Each new move towards parity brings out a new round of forecasts. UBS, for instance, is calling for the Canadian dollar to hit $1.05 US by the fall of 2011. Not to be outdone, RBC Global Asset Management chief economist Patricia Croft has told exporters to brace for a loonie worth $1.15 US sometime in 2011.
With so much of Canadian economic activity tied directly to trade with the U.S., a loonie at parity — or well over — poses enormous challenges … as well as some opportunities.
Winners and losers
On one side are manufacturers and exporters. A strong loonie makes it more expensive for Canadian companies to sell their goods south of the border — everything from lumber to auto parts. A rising loonie also makes it cheaper for Canadians to import goods from south of the border.
That reality is already showing up in trade statistics. Canada's trade deficit hit a record $2.7 billion in July. Exports to the United States fell 2.2 per cent that month, while imports from the U.S. rose 2.9 per cent.

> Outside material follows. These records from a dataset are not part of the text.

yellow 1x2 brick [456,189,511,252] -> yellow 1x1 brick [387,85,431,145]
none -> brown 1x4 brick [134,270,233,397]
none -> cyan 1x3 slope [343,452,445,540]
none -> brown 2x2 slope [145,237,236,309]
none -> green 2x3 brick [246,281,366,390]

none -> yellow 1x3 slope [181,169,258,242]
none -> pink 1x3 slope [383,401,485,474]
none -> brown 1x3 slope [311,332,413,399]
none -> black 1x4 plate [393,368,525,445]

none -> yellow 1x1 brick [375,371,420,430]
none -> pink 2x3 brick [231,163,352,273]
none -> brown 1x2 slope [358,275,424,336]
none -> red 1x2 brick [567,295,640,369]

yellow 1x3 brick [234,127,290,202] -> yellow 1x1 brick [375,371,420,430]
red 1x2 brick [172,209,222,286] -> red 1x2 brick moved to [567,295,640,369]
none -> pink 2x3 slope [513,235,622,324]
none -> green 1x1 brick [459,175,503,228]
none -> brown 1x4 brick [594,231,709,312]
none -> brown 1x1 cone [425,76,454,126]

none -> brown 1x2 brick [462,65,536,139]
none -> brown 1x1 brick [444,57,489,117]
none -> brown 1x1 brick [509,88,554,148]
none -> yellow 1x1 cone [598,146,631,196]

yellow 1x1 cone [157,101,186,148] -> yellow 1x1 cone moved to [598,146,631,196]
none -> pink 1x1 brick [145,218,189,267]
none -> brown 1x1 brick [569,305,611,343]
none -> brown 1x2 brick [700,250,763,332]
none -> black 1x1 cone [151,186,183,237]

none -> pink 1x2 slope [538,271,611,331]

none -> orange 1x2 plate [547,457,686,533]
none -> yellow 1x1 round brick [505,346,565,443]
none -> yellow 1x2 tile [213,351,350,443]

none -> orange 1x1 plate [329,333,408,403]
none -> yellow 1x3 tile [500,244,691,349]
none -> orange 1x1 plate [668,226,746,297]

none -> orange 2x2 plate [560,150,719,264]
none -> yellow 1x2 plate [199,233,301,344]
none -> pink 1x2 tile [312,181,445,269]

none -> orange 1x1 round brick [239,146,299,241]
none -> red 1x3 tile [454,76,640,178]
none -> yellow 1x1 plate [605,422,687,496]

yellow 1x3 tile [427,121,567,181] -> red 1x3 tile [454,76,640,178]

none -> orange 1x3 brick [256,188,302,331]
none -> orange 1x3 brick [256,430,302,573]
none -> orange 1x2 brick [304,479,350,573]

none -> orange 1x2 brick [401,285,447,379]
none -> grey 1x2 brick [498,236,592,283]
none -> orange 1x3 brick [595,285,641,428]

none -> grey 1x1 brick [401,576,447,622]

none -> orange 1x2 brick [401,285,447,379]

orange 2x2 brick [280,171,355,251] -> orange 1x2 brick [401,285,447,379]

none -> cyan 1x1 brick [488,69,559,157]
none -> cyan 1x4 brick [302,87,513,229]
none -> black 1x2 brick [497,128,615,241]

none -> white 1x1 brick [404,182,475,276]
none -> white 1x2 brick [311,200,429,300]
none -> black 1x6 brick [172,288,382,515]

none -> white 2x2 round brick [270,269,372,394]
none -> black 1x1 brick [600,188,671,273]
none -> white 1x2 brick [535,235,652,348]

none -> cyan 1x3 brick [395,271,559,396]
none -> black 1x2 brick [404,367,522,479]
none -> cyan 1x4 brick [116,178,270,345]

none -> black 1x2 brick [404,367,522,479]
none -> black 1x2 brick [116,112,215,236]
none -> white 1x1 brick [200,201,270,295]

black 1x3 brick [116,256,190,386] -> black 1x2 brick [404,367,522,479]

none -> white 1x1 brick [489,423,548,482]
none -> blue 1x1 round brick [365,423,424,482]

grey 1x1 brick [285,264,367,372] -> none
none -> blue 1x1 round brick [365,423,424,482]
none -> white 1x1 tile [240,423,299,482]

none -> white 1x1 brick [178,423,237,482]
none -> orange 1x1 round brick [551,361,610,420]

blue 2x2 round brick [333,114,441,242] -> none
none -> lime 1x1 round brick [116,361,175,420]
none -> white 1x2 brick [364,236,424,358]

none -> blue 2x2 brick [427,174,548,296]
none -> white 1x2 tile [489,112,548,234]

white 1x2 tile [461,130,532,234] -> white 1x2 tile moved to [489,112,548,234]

Canada's trade deficit hit a record in July as the strong loonie led to a drop in exports to the U.S. and a rise in imports. (Eugene Hoshiko/File/Associated Press)
Canadian companies that face competition from American imports are finding conditions challenging. Maple Leaf Foods, for instance, announced in October that it would be closing plants and raising prices as part of an efficiency drive. It's facing growing competition from U.S. food processors that have taken advantage of a strong loonie to double their Canadian market share in the last five years.
Maple Leaf CEO Michael McCain said a 65-cent dollar masked his company's productivity gap. "But when the currency migrated to parity, all of a sudden it is a problem, and the solution is scale, which is consolidating those facilities into larger, more efficient, low-cost plants," he says.
The Canadian film industry, which in the past counted on a currency advantage to help lure Hollywood productions north, is finding this edge has all but disappeared. Fortunately, the attractions of filming in Canada — including lucrative film production tax credits — have helped keep the cameras busy in "Hollywood North."
A rising loonie means Canadian investors face a currency risk. Even if a stock price nominally rises in U.S.-dollar terms, Canadian owners of the stock can find their returns reduced or even eliminated once the market value is converted to Canadian dollars.
Advisers recommend that investors consider hedging their U.S. investments —perhaps through an exchange-traded fund that uses hedging strategies to offset the effects of changing currency valuations.
On the other side of the winners-versus-losers coin are consumers and travellers, hoping the muscle-bound loonie can add some heft to their purchasing power at home and abroad.
A strong loonie also makes it cheaper for Canadian industry to buy American technology to boost productivity.
Volatility concern
As a whole, the manufacturing industry has been trying for years to diversify its customer base to reduce reliance on the U.S. market.
Buy American provisions have sped up that process and caused Canadian firms to seek new markets. But when you're used to feeding the world's largest economy, it's a tough process to find new dance partners.
According to Canadian Manufacturers and Exporters, a strong Canadian dollar is never good for business, but massive fluctuations are worse.
"It's not so much the value but the volatility," said Jeff Brownlee, the association's vice-president of communications. "Through this whole recession, we've been telling our members they have to be able to compete on par with the U.S. dollar."
The issue also has ramifications for domestic consumers. When the loonie peaked at $1.10 US in 2007, there was outrage that prices for common goods in Canada remained well above those in the U.S.
"As the dollar reaches parity, retailers get a lot of it — a lot of people out there pointing fingers, complaining about gouging," Mark Beazley of the Retail Council of Canada told CBC News.